Tens of Thousands of Students Face Remote Learning After Unsafe Classrooms
The Education Secretary, Gillian Keegan, has come under pressure to release a full list of schools containing potentially crumbling concrete. This follows the announcement that yesterday, 104 schools were deemed to have critical levels of the lightweight reinforced autoclaved aerated concrete (RAAC). This guidance has left heads and parents demanding answers, as they argue that this issue has been known for years.
Parents and Schools Demand Immediate Disclosure
Concerned parents and school leaders are now pressing the government to reveal the identities of the affected schools as a matter of urgency. They argue that with just days left before the start of term, it is vital to have transparency and clarity about this precarious situation.

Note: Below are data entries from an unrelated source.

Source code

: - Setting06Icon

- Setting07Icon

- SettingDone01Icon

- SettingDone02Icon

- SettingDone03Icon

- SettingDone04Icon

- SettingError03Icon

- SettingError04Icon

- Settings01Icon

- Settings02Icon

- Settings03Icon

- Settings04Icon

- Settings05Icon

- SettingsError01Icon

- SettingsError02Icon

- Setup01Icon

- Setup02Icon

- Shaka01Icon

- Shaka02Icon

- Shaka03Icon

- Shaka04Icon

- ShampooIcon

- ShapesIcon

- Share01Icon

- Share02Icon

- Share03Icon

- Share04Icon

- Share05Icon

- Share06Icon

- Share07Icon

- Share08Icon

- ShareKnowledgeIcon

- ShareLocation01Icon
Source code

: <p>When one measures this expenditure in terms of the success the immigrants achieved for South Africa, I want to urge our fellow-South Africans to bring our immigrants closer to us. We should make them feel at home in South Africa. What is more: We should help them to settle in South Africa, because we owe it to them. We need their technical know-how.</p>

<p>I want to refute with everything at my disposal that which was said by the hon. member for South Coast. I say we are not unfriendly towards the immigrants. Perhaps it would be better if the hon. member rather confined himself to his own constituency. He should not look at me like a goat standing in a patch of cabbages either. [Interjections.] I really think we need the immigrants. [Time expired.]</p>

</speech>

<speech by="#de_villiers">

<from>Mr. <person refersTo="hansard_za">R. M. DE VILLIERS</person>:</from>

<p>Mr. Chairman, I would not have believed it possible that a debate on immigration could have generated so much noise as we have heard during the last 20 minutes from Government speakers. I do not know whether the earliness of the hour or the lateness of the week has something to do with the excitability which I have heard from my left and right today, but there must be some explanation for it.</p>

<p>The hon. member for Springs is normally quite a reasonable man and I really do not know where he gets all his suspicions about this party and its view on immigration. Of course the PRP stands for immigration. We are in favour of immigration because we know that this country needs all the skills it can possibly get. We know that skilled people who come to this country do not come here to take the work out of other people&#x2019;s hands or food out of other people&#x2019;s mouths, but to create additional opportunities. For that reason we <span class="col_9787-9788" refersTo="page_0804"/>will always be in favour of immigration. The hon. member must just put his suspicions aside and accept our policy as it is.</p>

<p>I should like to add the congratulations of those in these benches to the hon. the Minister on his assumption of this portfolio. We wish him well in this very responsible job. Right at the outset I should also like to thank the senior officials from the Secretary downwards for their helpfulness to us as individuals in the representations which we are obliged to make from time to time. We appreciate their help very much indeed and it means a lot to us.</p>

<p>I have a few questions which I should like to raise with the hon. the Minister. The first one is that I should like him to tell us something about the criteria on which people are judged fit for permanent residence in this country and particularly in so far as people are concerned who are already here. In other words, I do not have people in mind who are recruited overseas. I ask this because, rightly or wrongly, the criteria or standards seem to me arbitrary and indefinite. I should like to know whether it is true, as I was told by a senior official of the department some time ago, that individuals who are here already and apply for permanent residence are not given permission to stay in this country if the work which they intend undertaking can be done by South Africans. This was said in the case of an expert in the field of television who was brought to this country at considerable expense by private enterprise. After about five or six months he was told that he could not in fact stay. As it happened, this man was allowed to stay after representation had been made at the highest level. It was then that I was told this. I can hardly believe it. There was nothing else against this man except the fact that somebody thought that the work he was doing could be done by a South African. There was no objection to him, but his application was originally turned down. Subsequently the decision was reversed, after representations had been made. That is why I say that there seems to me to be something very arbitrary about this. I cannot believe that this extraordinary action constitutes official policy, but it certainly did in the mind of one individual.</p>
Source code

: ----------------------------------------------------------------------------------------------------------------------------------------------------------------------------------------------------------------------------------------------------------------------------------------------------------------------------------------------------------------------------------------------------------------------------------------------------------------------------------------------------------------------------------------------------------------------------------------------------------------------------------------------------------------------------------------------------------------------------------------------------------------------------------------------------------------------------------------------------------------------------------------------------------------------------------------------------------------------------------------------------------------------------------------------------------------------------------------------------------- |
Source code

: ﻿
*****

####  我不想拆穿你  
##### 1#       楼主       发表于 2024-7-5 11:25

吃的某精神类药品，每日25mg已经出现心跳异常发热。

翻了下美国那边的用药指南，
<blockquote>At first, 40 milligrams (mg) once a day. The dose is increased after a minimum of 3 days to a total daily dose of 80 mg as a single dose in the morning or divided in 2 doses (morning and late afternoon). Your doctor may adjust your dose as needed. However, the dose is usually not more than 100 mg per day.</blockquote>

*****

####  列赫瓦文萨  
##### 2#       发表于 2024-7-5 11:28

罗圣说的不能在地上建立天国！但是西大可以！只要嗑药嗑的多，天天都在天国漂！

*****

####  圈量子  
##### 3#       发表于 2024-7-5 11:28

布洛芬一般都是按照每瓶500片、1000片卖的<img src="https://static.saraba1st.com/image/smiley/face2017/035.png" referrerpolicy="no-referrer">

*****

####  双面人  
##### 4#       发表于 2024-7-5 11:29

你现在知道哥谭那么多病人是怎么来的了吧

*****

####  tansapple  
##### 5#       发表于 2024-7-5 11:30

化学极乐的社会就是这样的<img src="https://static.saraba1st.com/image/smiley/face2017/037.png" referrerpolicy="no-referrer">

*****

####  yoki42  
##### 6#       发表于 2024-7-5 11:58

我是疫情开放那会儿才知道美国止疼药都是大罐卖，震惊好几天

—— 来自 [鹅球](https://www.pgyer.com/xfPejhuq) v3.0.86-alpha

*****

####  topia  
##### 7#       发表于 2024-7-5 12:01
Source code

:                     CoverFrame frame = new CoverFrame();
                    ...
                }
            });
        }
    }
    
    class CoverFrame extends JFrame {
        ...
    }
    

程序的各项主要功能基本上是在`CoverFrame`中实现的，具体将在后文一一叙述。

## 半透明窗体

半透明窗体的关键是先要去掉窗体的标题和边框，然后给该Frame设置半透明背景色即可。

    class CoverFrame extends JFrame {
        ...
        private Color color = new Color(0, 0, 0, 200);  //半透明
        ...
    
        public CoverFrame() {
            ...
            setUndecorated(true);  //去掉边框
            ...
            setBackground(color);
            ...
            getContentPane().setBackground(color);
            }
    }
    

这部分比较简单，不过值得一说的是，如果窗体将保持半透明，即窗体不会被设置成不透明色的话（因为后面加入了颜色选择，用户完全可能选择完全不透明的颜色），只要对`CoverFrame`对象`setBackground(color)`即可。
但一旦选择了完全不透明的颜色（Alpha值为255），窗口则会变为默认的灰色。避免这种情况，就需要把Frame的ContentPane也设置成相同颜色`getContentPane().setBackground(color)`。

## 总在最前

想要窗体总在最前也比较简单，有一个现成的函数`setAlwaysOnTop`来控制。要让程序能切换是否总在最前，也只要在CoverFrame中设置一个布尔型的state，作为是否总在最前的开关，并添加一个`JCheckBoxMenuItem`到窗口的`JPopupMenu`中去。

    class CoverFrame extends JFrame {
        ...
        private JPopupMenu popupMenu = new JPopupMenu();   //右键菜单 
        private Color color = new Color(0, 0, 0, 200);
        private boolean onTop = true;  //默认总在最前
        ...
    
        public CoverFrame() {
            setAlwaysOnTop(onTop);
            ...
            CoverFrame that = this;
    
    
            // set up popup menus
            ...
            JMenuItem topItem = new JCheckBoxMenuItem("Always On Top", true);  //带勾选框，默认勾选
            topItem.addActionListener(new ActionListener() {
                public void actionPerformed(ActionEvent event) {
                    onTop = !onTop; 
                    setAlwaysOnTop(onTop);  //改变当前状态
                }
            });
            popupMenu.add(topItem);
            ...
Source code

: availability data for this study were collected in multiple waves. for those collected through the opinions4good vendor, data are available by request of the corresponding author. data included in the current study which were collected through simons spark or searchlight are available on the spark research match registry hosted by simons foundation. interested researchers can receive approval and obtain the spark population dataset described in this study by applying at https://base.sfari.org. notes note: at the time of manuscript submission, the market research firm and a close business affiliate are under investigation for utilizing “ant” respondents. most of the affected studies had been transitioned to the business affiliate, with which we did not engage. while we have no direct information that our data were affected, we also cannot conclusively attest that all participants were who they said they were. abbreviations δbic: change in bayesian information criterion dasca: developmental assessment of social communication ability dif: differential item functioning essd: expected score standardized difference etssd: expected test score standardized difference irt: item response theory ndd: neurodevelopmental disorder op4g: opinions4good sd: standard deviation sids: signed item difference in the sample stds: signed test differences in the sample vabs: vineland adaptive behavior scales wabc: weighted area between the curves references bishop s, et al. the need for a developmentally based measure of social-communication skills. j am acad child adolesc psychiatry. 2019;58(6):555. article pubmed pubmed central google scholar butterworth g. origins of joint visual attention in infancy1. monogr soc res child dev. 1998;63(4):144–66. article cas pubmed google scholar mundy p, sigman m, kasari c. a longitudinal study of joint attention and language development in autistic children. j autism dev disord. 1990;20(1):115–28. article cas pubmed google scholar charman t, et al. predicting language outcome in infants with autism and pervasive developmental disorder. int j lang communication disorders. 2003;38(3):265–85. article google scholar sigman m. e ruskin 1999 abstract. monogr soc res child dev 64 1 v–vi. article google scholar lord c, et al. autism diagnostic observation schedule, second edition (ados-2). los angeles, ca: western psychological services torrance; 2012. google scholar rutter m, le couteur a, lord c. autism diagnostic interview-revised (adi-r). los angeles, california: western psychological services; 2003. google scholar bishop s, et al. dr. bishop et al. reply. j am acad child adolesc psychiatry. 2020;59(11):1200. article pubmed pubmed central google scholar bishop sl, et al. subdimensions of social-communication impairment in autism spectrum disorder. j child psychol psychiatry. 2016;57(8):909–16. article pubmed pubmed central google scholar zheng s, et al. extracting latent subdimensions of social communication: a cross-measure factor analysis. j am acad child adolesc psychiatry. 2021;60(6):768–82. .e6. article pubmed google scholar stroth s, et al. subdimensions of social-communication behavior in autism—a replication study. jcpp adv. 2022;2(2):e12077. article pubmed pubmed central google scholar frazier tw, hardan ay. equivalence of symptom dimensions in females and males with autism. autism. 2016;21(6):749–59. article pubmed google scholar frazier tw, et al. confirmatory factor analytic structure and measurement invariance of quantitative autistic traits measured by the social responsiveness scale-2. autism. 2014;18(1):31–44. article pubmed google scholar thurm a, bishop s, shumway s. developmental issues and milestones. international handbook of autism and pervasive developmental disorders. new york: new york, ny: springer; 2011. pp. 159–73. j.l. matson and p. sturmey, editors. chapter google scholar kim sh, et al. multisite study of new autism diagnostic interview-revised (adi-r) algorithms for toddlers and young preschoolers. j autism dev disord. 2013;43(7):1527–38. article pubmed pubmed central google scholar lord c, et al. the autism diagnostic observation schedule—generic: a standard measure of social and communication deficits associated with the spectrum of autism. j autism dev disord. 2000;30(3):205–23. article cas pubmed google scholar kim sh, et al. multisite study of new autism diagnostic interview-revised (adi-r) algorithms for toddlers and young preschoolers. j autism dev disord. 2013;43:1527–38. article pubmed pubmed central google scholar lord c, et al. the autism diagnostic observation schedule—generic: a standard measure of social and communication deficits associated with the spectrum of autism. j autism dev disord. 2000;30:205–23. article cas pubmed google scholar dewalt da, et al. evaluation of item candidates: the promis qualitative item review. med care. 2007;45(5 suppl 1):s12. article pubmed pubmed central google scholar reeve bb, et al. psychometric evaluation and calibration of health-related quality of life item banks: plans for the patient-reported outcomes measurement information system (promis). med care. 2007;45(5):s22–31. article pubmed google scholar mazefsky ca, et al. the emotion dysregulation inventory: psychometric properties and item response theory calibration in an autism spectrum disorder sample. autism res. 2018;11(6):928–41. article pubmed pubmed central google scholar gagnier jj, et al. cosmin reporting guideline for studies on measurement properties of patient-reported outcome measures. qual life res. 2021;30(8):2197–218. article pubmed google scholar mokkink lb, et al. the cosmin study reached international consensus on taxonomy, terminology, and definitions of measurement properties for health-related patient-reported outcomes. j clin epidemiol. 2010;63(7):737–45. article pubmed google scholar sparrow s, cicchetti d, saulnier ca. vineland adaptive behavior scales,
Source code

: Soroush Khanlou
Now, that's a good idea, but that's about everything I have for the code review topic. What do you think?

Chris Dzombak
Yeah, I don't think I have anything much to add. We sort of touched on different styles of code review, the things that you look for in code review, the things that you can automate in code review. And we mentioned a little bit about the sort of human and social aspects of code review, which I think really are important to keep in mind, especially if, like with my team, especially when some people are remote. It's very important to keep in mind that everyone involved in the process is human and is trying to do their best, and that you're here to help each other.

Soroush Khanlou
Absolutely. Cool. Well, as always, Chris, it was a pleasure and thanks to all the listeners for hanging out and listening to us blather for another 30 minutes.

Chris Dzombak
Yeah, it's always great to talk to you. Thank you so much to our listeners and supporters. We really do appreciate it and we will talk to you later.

Partial or Full Remote Learning Imminent
The impact of the crumbling concrete will force many schools to adopt partial or fully remote learning. Education Minister Nick Gibb has stated that the complete list of affected schools will be published once parents have been informed and arrangements made for the schools and students affected.
A History of Crumbling Concrete
This recent situation follows a roof collapse at a school in Stevenage in 2018, where the cause was identified as the RAAC. Councillor Kevin Bentley, leader of Essex Council, expressed frustration and grave concern, particularly as multiple schools in the area are believed to be affected.
Union Blames Government Incompetence
The National Education Union's general secretary, Daniel Kebede, has criticized the government for their incompetence, branding the situation as "absolutely disgraceful." Kebede argues that it is deeply troubling that 104 schools have only just discovered that their buildings are unsafe and cannot be used, a few days before the start of term.